Clone a domain machine, rename the PC, join to the domain error

MrPeachyPenguin

1/3/24, 7:58 PM

I have a question about renaming a computer and joining it to a domain. Quick story.

We are running a machine on our domain"PC01" and we want to clone it, rename it and join it to the domain.

We restored "PC01" to a virtual machine off the domain and renamed the machine to "PC02".
We want PC01 & PC02 running on the same domain. But when I try to
join PC02 to the domain I get the error below.

"The join operation was not successful. This could be because an existing computer account having the name (NAME) was previously created using a different set of credentials. use a different computer name, or contact your administrator to remove any stale conflicting account.
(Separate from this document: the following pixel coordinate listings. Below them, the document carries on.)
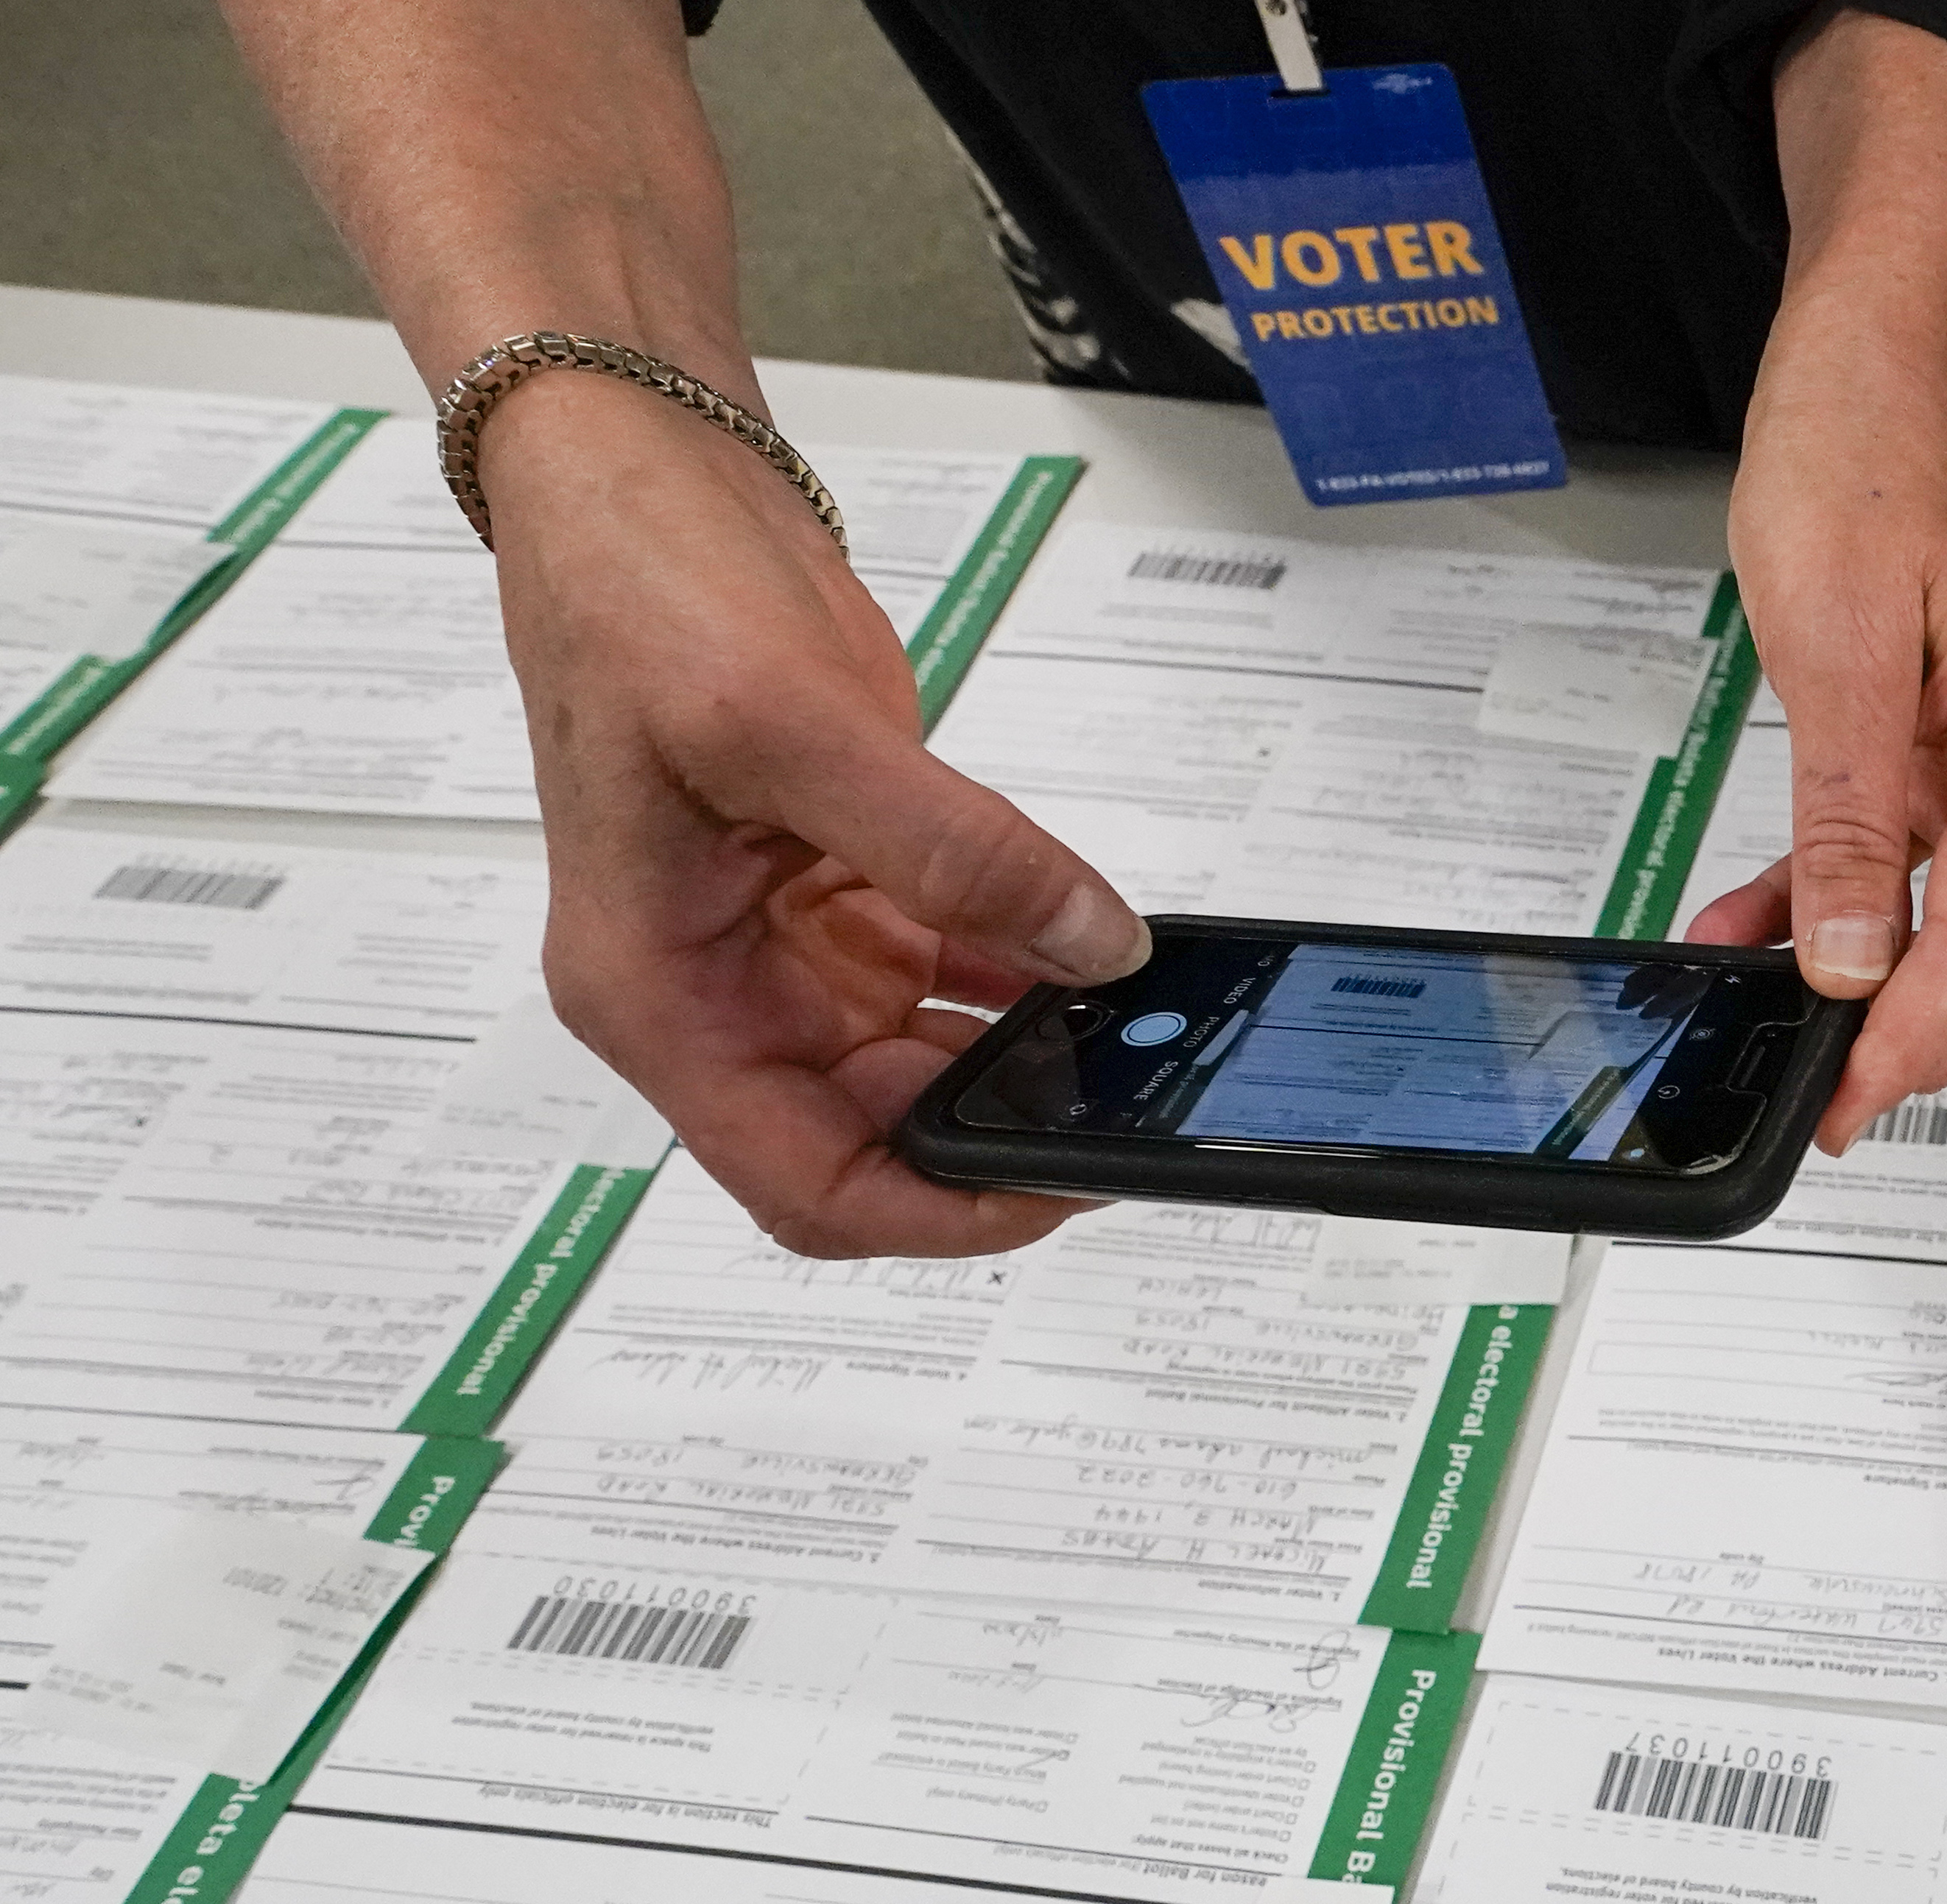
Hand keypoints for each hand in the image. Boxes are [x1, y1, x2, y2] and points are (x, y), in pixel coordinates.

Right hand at [485, 378, 1150, 1256]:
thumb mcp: (789, 724)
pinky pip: (941, 974)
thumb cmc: (635, 588)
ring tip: (1136, 1043)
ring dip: (1021, 1060)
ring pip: (915, 1065)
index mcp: (657, 995)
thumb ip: (952, 853)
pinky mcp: (836, 888)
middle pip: (868, 1141)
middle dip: (995, 1133)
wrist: (632, 471)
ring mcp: (774, 945)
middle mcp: (712, 992)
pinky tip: (1098, 964)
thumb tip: (1093, 946)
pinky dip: (1020, 979)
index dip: (936, 1211)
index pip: (802, 1181)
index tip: (1057, 1183)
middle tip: (1130, 1102)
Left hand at [1676, 8, 1946, 1153]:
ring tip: (1785, 1033)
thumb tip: (1847, 962)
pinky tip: (1759, 943)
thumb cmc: (1858, 488)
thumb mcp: (1837, 657)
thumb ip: (1847, 823)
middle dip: (1946, 1045)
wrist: (1852, 403)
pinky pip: (1921, 894)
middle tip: (1835, 1095)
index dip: (1920, 1029)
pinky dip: (1851, 933)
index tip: (1849, 1093)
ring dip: (1897, 1002)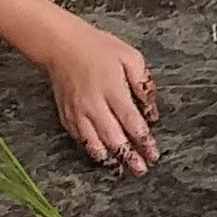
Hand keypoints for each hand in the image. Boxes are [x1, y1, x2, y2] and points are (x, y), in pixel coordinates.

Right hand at [39, 17, 159, 172]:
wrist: (62, 46)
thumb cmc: (98, 48)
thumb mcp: (130, 57)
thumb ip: (143, 84)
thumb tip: (151, 110)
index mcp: (113, 89)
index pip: (131, 122)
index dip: (144, 141)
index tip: (154, 154)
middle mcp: (94, 105)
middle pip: (114, 138)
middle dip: (129, 157)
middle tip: (141, 170)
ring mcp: (78, 113)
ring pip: (94, 143)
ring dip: (109, 158)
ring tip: (121, 170)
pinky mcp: (66, 116)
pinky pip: (80, 138)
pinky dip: (91, 149)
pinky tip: (101, 155)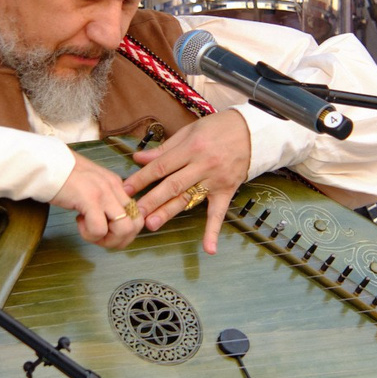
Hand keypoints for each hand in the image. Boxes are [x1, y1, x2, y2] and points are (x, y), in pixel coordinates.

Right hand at [51, 157, 142, 250]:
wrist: (45, 164)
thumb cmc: (63, 178)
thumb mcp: (91, 185)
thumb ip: (104, 199)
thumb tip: (109, 222)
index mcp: (117, 185)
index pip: (137, 216)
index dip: (123, 231)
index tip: (105, 229)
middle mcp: (115, 188)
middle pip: (135, 225)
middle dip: (119, 240)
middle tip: (99, 236)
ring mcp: (104, 193)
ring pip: (124, 230)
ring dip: (106, 240)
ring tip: (88, 231)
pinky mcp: (90, 199)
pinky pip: (99, 230)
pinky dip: (89, 234)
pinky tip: (78, 221)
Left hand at [124, 112, 252, 252]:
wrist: (251, 132)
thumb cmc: (217, 128)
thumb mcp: (189, 132)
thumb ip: (164, 149)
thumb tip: (138, 158)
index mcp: (191, 148)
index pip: (161, 166)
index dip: (142, 178)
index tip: (125, 189)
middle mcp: (202, 165)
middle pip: (173, 185)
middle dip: (152, 199)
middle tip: (134, 212)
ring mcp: (215, 180)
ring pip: (189, 199)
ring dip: (170, 212)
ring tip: (152, 224)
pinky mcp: (226, 191)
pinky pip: (218, 213)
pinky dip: (213, 231)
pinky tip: (208, 249)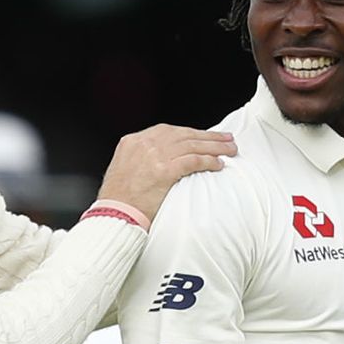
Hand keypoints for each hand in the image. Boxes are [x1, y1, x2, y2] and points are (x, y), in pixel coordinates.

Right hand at [97, 125, 236, 221]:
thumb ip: (141, 158)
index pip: (168, 130)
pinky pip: (193, 161)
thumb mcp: (123, 168)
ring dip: (214, 147)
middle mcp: (145, 144)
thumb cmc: (119, 198)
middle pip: (184, 134)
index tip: (204, 136)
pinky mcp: (164, 171)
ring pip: (192, 145)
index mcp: (133, 141)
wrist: (114, 213)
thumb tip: (163, 158)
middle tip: (226, 138)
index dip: (191, 133)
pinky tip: (218, 164)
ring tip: (230, 149)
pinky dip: (208, 161)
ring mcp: (155, 156)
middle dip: (208, 136)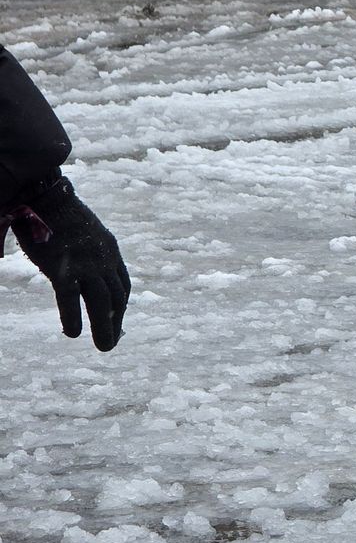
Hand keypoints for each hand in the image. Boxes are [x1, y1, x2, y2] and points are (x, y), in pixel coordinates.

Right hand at [13, 178, 129, 350]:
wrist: (45, 194)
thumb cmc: (56, 212)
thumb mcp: (80, 232)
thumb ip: (85, 251)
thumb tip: (73, 270)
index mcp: (109, 249)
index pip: (123, 284)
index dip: (121, 304)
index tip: (117, 319)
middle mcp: (104, 258)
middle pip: (117, 297)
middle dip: (116, 322)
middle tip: (111, 343)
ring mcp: (85, 263)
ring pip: (101, 303)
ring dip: (103, 328)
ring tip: (105, 347)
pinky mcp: (63, 267)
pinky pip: (71, 299)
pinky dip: (73, 317)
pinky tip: (73, 333)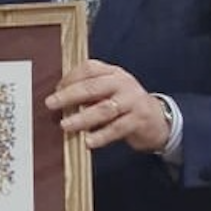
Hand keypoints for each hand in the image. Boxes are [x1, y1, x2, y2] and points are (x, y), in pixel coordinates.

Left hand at [47, 59, 169, 152]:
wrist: (158, 119)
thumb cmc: (123, 104)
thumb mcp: (108, 92)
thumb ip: (87, 94)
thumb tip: (58, 102)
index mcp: (112, 73)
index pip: (89, 69)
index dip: (70, 78)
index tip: (55, 89)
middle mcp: (123, 83)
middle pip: (93, 87)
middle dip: (70, 95)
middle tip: (51, 104)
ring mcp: (132, 101)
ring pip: (104, 109)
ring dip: (83, 118)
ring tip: (65, 125)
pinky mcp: (139, 120)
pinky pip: (117, 128)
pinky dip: (101, 135)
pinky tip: (88, 142)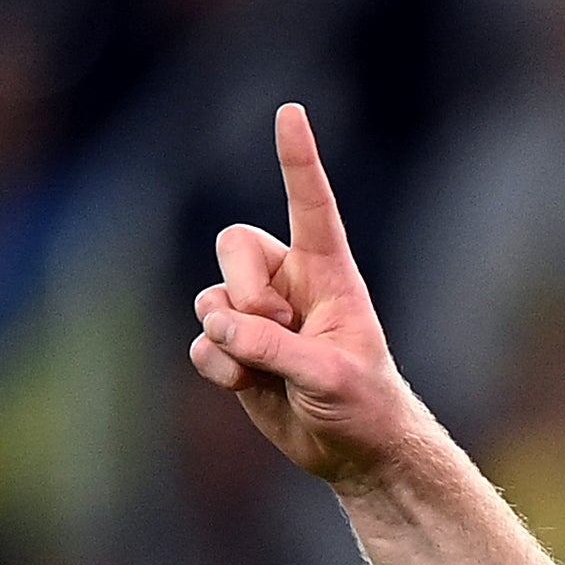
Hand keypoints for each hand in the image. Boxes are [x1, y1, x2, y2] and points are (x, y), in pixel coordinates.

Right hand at [187, 104, 424, 491]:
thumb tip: (221, 327)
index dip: (298, 161)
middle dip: (242, 286)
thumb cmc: (363, 405)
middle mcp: (288, 283)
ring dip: (231, 336)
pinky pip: (201, 340)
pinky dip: (216, 364)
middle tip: (272, 326)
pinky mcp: (234, 348)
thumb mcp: (331, 377)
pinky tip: (246, 384)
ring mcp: (256, 315)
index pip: (311, 206)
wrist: (354, 451)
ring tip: (268, 368)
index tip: (290, 113)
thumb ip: (277, 348)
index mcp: (329, 273)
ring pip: (211, 297)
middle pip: (234, 244)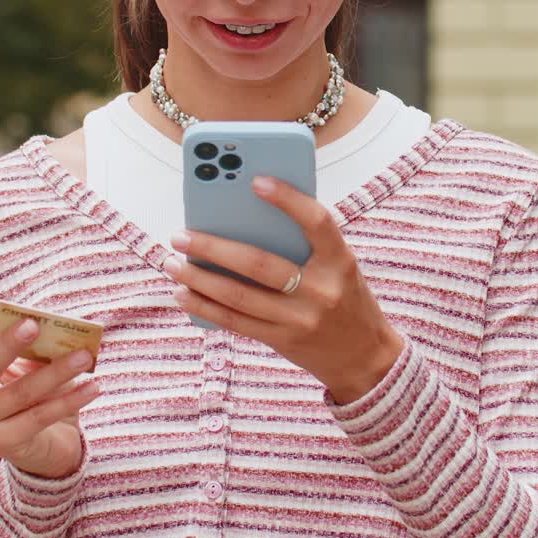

The error was: access is denied."

I'm not entirely sure if this is a machine issue, or a domain controller issue. But I can't find the best way to resolve this. Anyone have any ideas?

I've verified that the registry has the correct computer names for the machines. HKLM\System\CurrentControlSet\Control\ComputerName\ComputerName HKLM\System\CurrentControlSet\Control\ComputerName\ActiveComputerName\ComputerName

2254

1 + 1

active-directory

domain

windows-10

Greg Askew

1/4/24, 1:48 PM

`I have a question about renaming a computer and joining it to a domain.` Generally, this should *never* be done. Either wipe it, or run sysprep, which has *always* been required. More information: https://learn.microsoft.com/en-us/windows-hardware/manufacture/desktop/sysprep--system-preparation--overview

Score:2

Server

bjoster

1/3/24, 8:08 PM

Windows is using machine IDs (the "SID") to join other security contexts, not (only) the name.

Windows uses SIDs to represent not just machines, but all security principals. Security principals include machines, domain computer accounts, users and security groups. Names are simply user-friendly "representations" for SIDs, allowing you to rename an account and not have to update access control lists (ACLs) that reference the account to reflect the change.

A SID is a variable-length numeric value that consists of a structure revision number, a 48-bit identifier authority value, and a variable number of 32-bit subauthority or relative identifier (RID) values.

The supported way to create a "unique" Windows installation from a clone (or restore) is to prepare the system by running the \Windows\System32\Sysprep\sysprep.exe tool.

This is called "generalizing" the image, because when you boot an image created using this process, Sysprep specializes the installation by generating a new machine SID, triggering plug-and-play hardware detection, resetting the product activation clock, and setting other configuration data like the new computer name.

One upon a time there was a tool namend newsid to "just" update the machine SID, but it has been retired.

+ 0

Elon Musk

I sit in a Tesla and translated this thread with Ai:

EN: Clone a domain machine, rename the PC, join to the domain error

Post an answer

Most people don’t grasp that asking a lot of questions unlocks learning and improves interpersonal bonding. In Alison’s studies, for example, though people could accurately recall how many questions had been asked in their conversations, they didn’t intuit the link between questions and liking. Across four studies, in which participants were engaged in conversations themselves or read transcripts of others’ conversations, people tended not to realize that question asking would influence—or had influenced—the level of amity between the conversationalists.